*** Begin section ***
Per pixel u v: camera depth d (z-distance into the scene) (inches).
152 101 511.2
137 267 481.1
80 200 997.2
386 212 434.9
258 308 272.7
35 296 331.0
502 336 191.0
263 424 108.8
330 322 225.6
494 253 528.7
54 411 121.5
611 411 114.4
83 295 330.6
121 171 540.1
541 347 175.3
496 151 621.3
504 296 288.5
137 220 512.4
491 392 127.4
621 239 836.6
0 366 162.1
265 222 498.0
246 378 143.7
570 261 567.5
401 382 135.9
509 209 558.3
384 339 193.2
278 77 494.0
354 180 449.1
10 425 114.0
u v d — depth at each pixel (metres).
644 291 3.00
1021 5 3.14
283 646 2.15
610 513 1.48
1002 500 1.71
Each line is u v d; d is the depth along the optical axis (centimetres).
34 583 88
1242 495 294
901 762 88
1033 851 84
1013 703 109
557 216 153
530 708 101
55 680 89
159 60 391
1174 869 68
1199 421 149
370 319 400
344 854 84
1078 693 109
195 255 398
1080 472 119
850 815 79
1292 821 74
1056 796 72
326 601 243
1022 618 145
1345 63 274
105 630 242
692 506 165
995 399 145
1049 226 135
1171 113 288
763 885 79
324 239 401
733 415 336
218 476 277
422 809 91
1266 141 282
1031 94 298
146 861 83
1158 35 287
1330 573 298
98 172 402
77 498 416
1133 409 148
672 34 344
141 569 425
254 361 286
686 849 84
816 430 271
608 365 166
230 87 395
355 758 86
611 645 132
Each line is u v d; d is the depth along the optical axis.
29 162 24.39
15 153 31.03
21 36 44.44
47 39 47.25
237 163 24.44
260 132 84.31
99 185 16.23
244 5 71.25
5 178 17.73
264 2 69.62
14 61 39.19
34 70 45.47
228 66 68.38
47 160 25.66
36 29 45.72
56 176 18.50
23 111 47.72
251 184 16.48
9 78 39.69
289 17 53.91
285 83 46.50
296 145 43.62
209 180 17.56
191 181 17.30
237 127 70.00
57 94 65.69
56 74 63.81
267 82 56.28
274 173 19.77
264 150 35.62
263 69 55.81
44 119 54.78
*** End section ***
## [WHAT YOU WILL DO]
Whenever a line of the records holds the string "pixel", pick it out and copy it.

## [WRITTEN RESPONSE]
Per pixel u v: camera depth d (z-distance into the scene) (inches).
u v d — depth at each pixel (metres).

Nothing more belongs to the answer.